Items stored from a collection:
+ + +

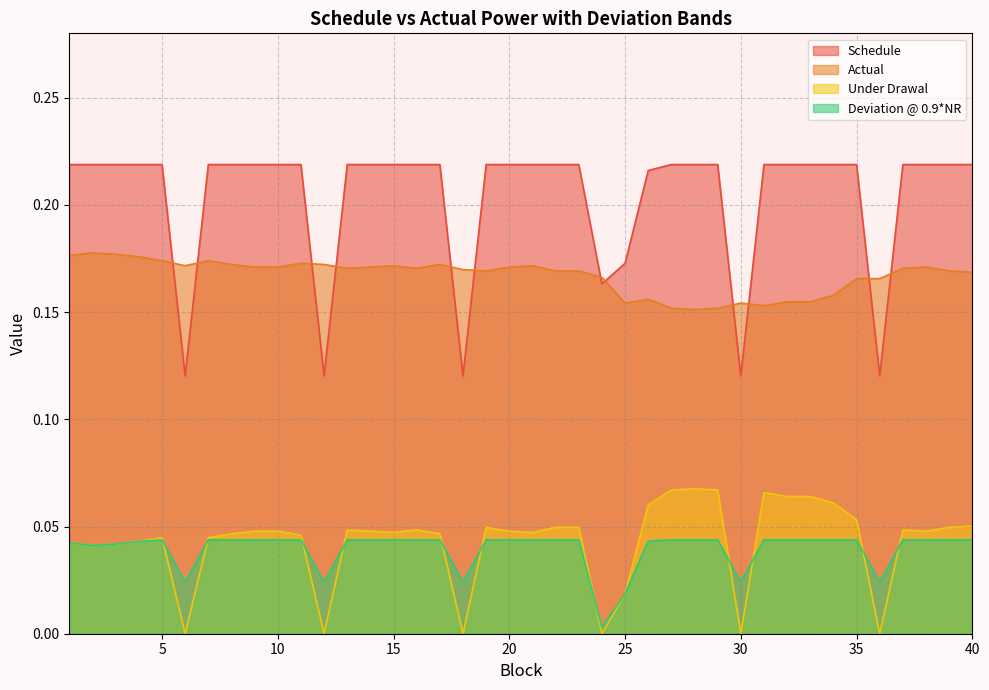

Reading left to right, list all the values displayed in this chart.

Schedule: 1=0.2	2=0.2	3=0.2	4=0.2	5=0.2	6=0.1	7=0.2	8=0.2	9=0.2	10=0.2	11=0.2	12=0.1	13=0.2	14=0.2	15=0.2	16=0.2	17=0.2	18=0.1	19=0.2	20=0.2	21=0.2	22=0.2	23=0.2	24=0.2	25=0.2	26=0.2	27=0.2	28=0.2	29=0.2	30=0.1	31=0.2	32=0.2	33=0.2	34=0.2	35=0.2	36=0.1	37=0.2	38=0.2	39=0.2	40=0.2
Actual: 1=0.2	2=0.2	3=0.2	4=0.2	5=0.2	6=0.2	7=0.2	8=0.2	9=0.2	10=0.2	11=0.2	12=0.2	13=0.2	14=0.2	15=0.2	16=0.2	17=0.2	18=0.2	19=0.2	20=0.2	21=0.2	22=0.2	23=0.2	24=0.2	25=0.2	26=0.2	27=0.2	28=0.2	29=0.2	30=0.2	31=0.2	32=0.2	33=0.2	34=0.2	35=0.2	36=0.2	37=0.2	38=0.2	39=0.2	40=0.2
Under Drawal: 1=0.0	2=0.0	3=0.0	4=0.0	5=0.0	6=0.0	7=0.0	8=0.0	9=0.0	10=0.0	11=0.0	12=0.0	13=0.0	14=0.0	15=0.0	16=0.0	17=0.0	18=0.0	19=0.0	20=0.0	21=0.0	22=0.0	23=0.0	24=0.0	25=0.0	26=0.1	27=0.1	28=0.1	29=0.1	30=0.0	31=0.1	32=0.1	33=0.1	34=0.1	35=0.1	36=0.0	37=0.0	38=0.0	39=0.0	40=0.1
Deviation @ 0.9*NR: 1=0.0	2=0.0	3=0.0	4=0.0	5=0.0	6=0.0	7=0.0	8=0.0	9=0.0	10=0.0	11=0.0	12=0.0	13=0.0	14=0.0	15=0.0	16=0.0	17=0.0	18=0.0	19=0.0	20=0.0	21=0.0	22=0.0	23=0.0	24=0.0	25=0.0	26=0.0	27=0.0	28=0.0	29=0.0	30=0.0	31=0.0	32=0.0	33=0.0	34=0.0	35=0.0	36=0.0	37=0.0	38=0.0	39=0.0	40=0.0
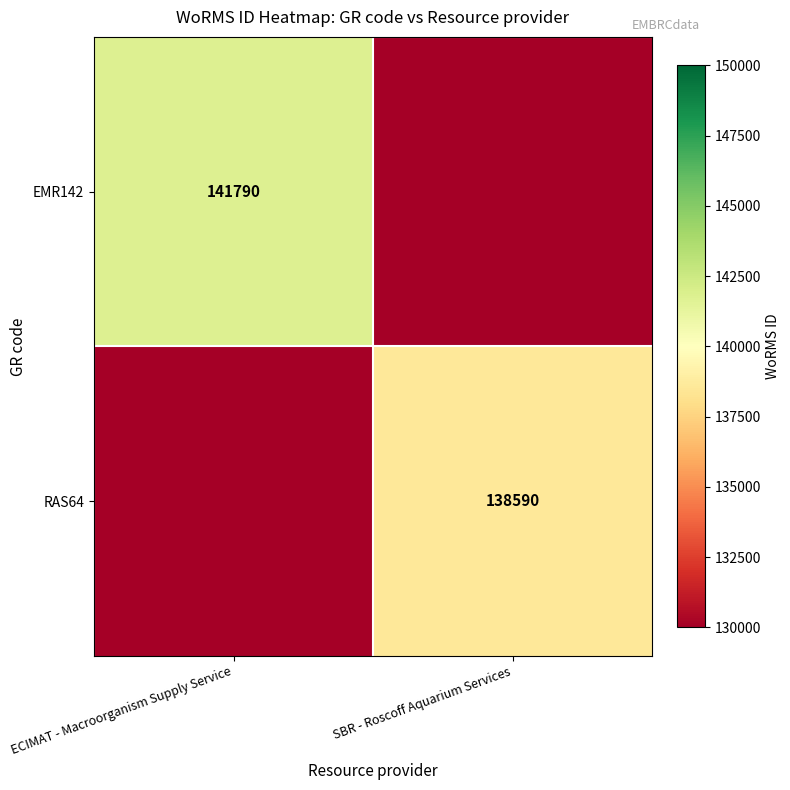

The EMR142 series shows 141790 at ECIMAT - Macroorganism Supply Service. True or false?

True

+ + +

PROBLEM TO WORK ON: Quote the listing line for line, leaving out the pictures.

ANSWER TO THE EXERCISE:
Reading left to right, list all the values displayed in this chart.

Schedule: 1=0.2	2=0.2	3=0.2	4=0.2	5=0.2	6=0.1	7=0.2	8=0.2	9=0.2	10=0.2	11=0.2	12=0.1	13=0.2	14=0.2	15=0.2	16=0.2	17=0.2	18=0.1	19=0.2	20=0.2	21=0.2	22=0.2	23=0.2	24=0.2	25=0.2	26=0.2	27=0.2	28=0.2	29=0.2	30=0.1	31=0.2	32=0.2	33=0.2	34=0.2	35=0.2	36=0.1	37=0.2	38=0.2	39=0.2	40=0.2
Actual: 1=0.2	2=0.2	3=0.2	4=0.2	5=0.2	6=0.2	7=0.2	8=0.2	9=0.2	10=0.2	11=0.2	12=0.2	13=0.2	14=0.2	15=0.2	16=0.2	17=0.2	18=0.2	19=0.2	20=0.2	21=0.2	22=0.2	23=0.2	24=0.2	25=0.2	26=0.2	27=0.2	28=0.2	29=0.2	30=0.2	31=0.2	32=0.2	33=0.2	34=0.2	35=0.2	36=0.2	37=0.2	38=0.2	39=0.2	40=0.2
Under Drawal: 1=0.0	2=0.0	3=0.0	4=0.0	5=0.0	6=0.0	7=0.0	8=0.0	9=0.0	10=0.0	11=0.0	12=0.0	13=0.0	14=0.0	15=0.0	16=0.0	17=0.0	18=0.0	19=0.0	20=0.0	21=0.0	22=0.0	23=0.0	24=0.0	25=0.0	26=0.1	27=0.1	28=0.1	29=0.1	30=0.0	31=0.1	32=0.1	33=0.1	34=0.1	35=0.1	36=0.0	37=0.0	38=0.0	39=0.0	40=0.1
Deviation @ 0.9*NR: 1=0.0	2=0.0	3=0.0	4=0.0	5=0.0	6=0.0	7=0.0	8=0.0	9=0.0	10=0.0	11=0.0	12=0.0	13=0.0	14=0.0	15=0.0	16=0.0	17=0.0	18=0.0	19=0.0	20=0.0	21=0.0	22=0.0	23=0.0	24=0.0	25=0.0	26=0.0	27=0.0	28=0.0	29=0.0	30=0.0	31=0.0	32=0.0	33=0.0	34=0.0	35=0.0	36=0.0	37=0.0	38=0.0	39=0.0	40=0.0

The EMR142 series shows 141790 at ECIMAT - Macroorganism Supply Service. True or false?

True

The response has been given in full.